Monday, April 14, 2025

Looking Ahead to April 18, 2025 -- Good Friday


This year we will be hearing the Passion story as told in Luke 22:39-53, 66-23:56

The Sermon title is Sacrifice? Revolution? Bait?

Early Thoughts: What do we do with this story? What meaning is there to be found in this tale of betrayal, injustice, torture and death? Why do we tell it every year?

Good questions. And ones I have wrestled with for many years without finding a wholly satisfying set of answers.

Of course we tell it every year because it is a crucial part of the narrative. We tell it to remind ourselves that the path to a renewed world is not without obstacles. But where is the meaning? Why is the cross needed?

From a purely practical viewpoint it can be pointed out that Jesus dies on a cross because he was deemed a political threat to the so-called pax Romana. When one challenges empire empire tends to strike back. The Romans and their Judean puppet leaders corked together to end the threat. But surely there is more than that...

Shortly after that first Easter Christians started to search for answers to the why questions. They started to ask what the cross could possibly have accomplished. As N.T. Wright asks in his book The Day the Revolution Began, what was accomplished by six o'clock in the afternoon on that day of execution?

Wright's book suggests that Good Friday is the day the revolution not only began but was victorious. I tend to disagree on both those specific points because I think the revolution began with incarnation and the victory comes with resurrection (although the final victory has yet to really come). But I do agree that Good Friday marks a significant event in the process of the revolution.

From the earliest days Christians have understood (though only with eyes that had seen resurrection, nobody believed this as Jesus was nailed to the cross) that somehow Christ's death was tied in to the ending of the power of sin. Various understandings of how exactly that happens have been offered over the centuries. So there is that, a major step in the revolution, the remaking of the world, is to break the power of sin (I tend to agree with Wright that the basis of that power is idolatry in some form or another). 

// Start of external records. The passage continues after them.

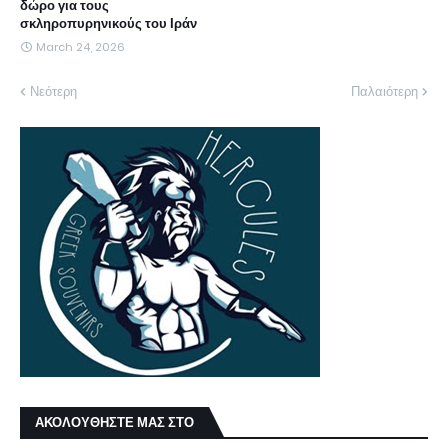
δώρο για τους
σκληροπυρηνικούς του Ιράν
March 24, 2026
Νεότερη
Παλαιότερη
ΑΚΟΛΟΥΘΗΣΤΕ ΜΑΣ ΣΤΟ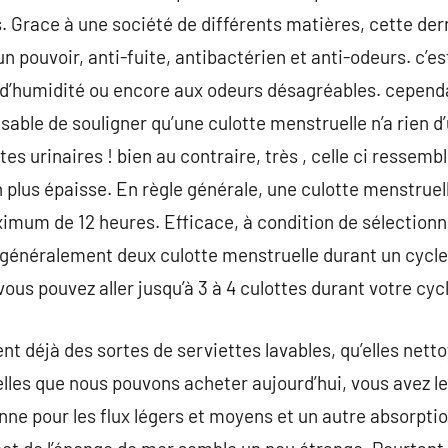
. Grace à une société de différents matières, cette de
un pouvoir, anti-fuite, antibactérien et anti-odeurs. c’e
 d’humidité ou encore aux odeurs désagréables. cepend
nsable de souligner qu’une culotte menstruelle n’a rien 
tes urinaires ! bien au contraire, très , celle ci ressemb
 plus épaisse. En règle générale, une culotte menstruel
imum de 12 heures. Efficace, à condition de sélectionn
ut généralement deux culotte menstruelle durant un cycle
ous pouvez aller jusqu’à 3 à 4 culottes durant votre cyc
nt déjà des sortes de serviettes lavables, qu’elles net
lles que nous pouvons acheter aujourd’hui, vous avez l
e pour les flux légers et moyens et un autre absorption 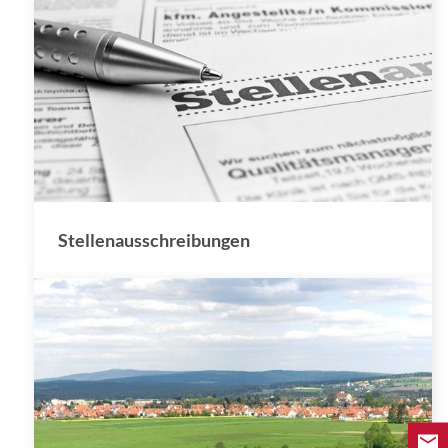
Stellenausschreibungen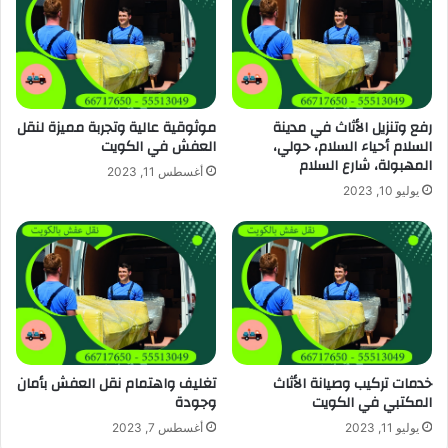
رفع وتنزيل الأثاث في مدينة
موثوقية عالية وتجربة مميزة لنقل
السلام أحياء السلام، حولي،
العفش في الكويت
المهبولة، شارع السلام
أغسطس 11, 2023
يوليو 10, 2023
خدمات تركيب وصيانة الأثاث
تغليف واهتمام نقل العفش بأمان
المكتبي في الكويت
وجودة
يوليو 11, 2023
أغسطس 7, 2023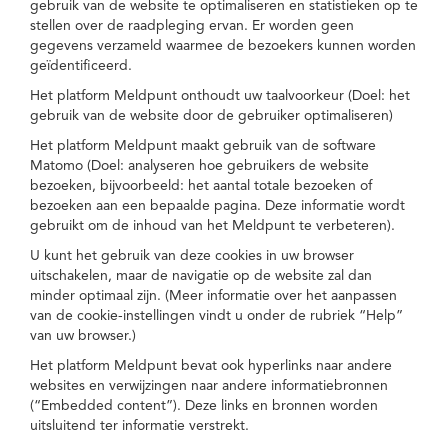
gebruik van de website te optimaliseren en statistieken op te
stellen over de raadpleging ervan. Er worden geen
gegevens verzameld waarmee de bezoekers kunnen worden
geïdentificeerd.
Het platform Meldpunt onthoudt uw taalvoorkeur (Doel: het
gebruik van de website door de gebruiker optimaliseren)
Het platform Meldpunt maakt gebruik van de software
Matomo (Doel: analyseren hoe gebruikers de website
bezoeken, bijvoorbeeld: het aantal totale bezoeken of
bezoeken aan een bepaalde pagina. Deze informatie wordt
gebruikt om de inhoud van het Meldpunt te verbeteren).
U kunt het gebruik van deze cookies in uw browser
uitschakelen, maar de navigatie op de website zal dan
minder optimaal zijn. (Meer informatie over het aanpassen
van de cookie-instellingen vindt u onder de rubriek “Help”
van uw browser.)
Het platform Meldpunt bevat ook hyperlinks naar andere
websites en verwijzingen naar andere informatiebronnen
(“Embedded content”). Deze links en bronnen worden
uitsluitend ter informatie verstrekt.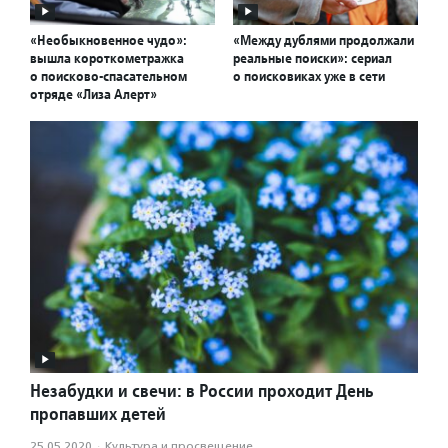
«Необыкновенное чудо»:
«Между дублями продолжали
вышла короткометражка
реальные поиски»: сериал
о поисково-спасательном
о поисковиках уже в сети
отряде «Лиза Алерт»
Незабудки и свечи: в России проходит День
пропавших детей
25.05.2020
·
Культура и просвещение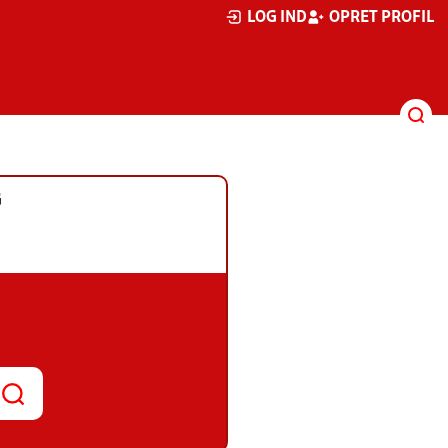
LOG IND
OPRET PROFIL
G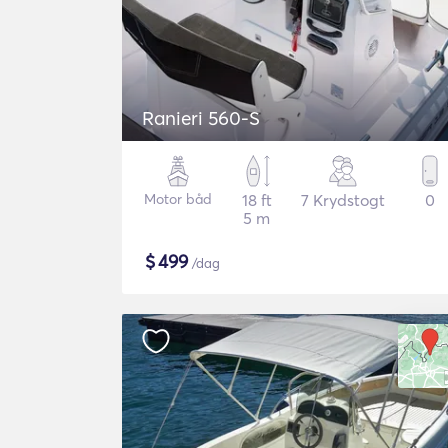
Ranieri 560-S
Motor båd
18 ft
7 Krydstogt
0
5 m
$
499
/dag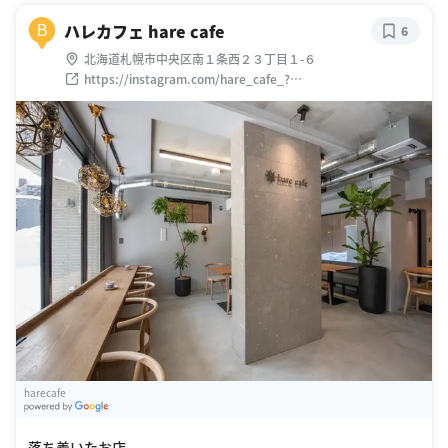
ハレカフェ hare cafe
B
6
北海道札幌市中央区南１条西２３丁目１-６
https://instagram.com/hare_cafe_?
utm_medium=copy_link
harecafe
G
oogle Places
落ち着いたお店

Some point to Jesus' death as some sort of sacrificial sin offering, as stepping in to take the punishment (which is not how the sin offerings at the Temple were actually understood in Jewish law). Others point to it as a form of bait, where Jesus allows the powers to think they have one only for the trap to be sprung and the victory revealed with resurrection. Others see it a s sign of commitment, that Jesus' passion for God's Reign was so strong that he was willing to die for the cause. There are lots of possible  understandings of Good Friday, lots of attempts to determine what had been accomplished when Jesus says "it is finished".

In the end I suspect that there are strands of truth in many of those understandings. I don't think there is one single meaning for the story we tell this day. Maybe part of how we answer the question is shaped by what we need (or think we need) it to mean to help lead us into the new and abundant life promised by Jesus?


What does the cross mean to you? What does the cross say to us in the disrupted world of 2025 (war in Ukraine and Gaza, mass deportations with no due process in the US, a Canadian election getting grittier, a trade/tariff war)?